Thanks for looking into this!

  1. It's true, users can edit the configuration pages. However, there is a bit of protection as users need to be autoconfirmed to do this, see T202071#6520637.
  2. For what FileImporter cares about there is no difference between templates and categories. I believe the question is about T256205: Add configurable template to imported file info. There is a brief description of the feature at https://meta.wikimedia.org/wiki/WMDE_Technical_Wishes/Move_files_to_Commons#How_it_works. The message https://commons.wikimedia.org/wiki/MediaWiki:Fileimporter-post-import-revision-annotation is currently empty, but can be used to either add a category or template to every imported file on Commons. One advantage of a template is that you can change it without touching the message in the MediaWiki: namespace.
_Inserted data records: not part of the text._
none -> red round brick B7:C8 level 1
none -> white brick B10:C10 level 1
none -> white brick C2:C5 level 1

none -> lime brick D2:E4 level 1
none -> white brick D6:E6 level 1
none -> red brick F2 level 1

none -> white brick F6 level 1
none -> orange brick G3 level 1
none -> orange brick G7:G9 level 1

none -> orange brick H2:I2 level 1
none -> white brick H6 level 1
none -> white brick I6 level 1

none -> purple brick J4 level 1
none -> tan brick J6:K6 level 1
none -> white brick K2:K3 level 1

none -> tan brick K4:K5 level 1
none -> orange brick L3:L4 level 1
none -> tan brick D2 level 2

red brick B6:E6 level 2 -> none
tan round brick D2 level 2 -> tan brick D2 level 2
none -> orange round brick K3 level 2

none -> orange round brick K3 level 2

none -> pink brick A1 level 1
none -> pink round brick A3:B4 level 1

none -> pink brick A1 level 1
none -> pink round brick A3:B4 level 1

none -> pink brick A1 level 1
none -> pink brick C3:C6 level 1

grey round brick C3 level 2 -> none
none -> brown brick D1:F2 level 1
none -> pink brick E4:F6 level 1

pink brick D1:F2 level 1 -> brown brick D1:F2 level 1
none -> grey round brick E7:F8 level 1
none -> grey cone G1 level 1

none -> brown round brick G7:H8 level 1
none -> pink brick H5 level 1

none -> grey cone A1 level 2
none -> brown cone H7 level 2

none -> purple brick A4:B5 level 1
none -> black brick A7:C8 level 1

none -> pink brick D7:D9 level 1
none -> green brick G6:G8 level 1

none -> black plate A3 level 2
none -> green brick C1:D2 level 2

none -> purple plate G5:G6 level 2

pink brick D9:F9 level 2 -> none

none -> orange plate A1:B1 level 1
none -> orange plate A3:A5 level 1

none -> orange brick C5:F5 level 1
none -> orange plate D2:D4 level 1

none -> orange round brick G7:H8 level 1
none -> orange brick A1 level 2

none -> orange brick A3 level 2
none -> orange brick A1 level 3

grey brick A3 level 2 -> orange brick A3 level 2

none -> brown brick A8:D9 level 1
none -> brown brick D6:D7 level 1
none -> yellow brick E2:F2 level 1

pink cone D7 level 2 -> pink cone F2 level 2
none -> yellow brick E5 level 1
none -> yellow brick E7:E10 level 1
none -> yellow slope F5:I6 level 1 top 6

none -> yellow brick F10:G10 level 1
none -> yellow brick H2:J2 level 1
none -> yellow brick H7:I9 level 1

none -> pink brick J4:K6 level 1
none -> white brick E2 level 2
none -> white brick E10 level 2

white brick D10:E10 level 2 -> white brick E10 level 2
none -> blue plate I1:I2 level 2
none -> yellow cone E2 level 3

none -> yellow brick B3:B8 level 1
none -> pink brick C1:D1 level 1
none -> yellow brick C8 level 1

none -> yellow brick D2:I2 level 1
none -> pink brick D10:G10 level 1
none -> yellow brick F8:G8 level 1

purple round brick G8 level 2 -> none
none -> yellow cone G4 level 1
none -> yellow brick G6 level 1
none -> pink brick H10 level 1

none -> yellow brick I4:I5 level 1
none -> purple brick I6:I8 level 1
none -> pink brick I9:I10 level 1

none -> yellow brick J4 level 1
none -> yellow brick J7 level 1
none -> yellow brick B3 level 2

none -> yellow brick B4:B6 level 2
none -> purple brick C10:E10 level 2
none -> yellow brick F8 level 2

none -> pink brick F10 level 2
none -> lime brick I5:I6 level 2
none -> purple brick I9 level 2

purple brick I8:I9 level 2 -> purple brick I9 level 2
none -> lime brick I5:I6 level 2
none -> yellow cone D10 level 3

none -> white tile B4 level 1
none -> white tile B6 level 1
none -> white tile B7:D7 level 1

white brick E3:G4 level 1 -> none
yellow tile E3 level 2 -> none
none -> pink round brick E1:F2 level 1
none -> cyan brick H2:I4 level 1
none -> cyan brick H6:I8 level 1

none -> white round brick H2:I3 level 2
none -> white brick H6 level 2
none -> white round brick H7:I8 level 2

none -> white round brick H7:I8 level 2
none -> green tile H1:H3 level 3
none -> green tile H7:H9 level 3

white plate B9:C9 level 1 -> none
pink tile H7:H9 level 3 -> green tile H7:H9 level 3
In that case I prefer that we add information during import (template or category) instead of blocking for all imports.

I agree that a template has some advantages so it would be okay with me to add one.

Good to hear that! However, from this point on it's up to the Commons community to do this and make use of https://commons.wikimedia.org/wiki/MediaWiki:Fileimporter-post-import-revision-annotation.

awight added a subscriber: awight.

Closing this because we've decided not to disable FileExporter, but instead we've made it possible to monitor exports from specific wikis. Please feel free to continue the discussion here, we're still interested in finding an outcome that works for everyone.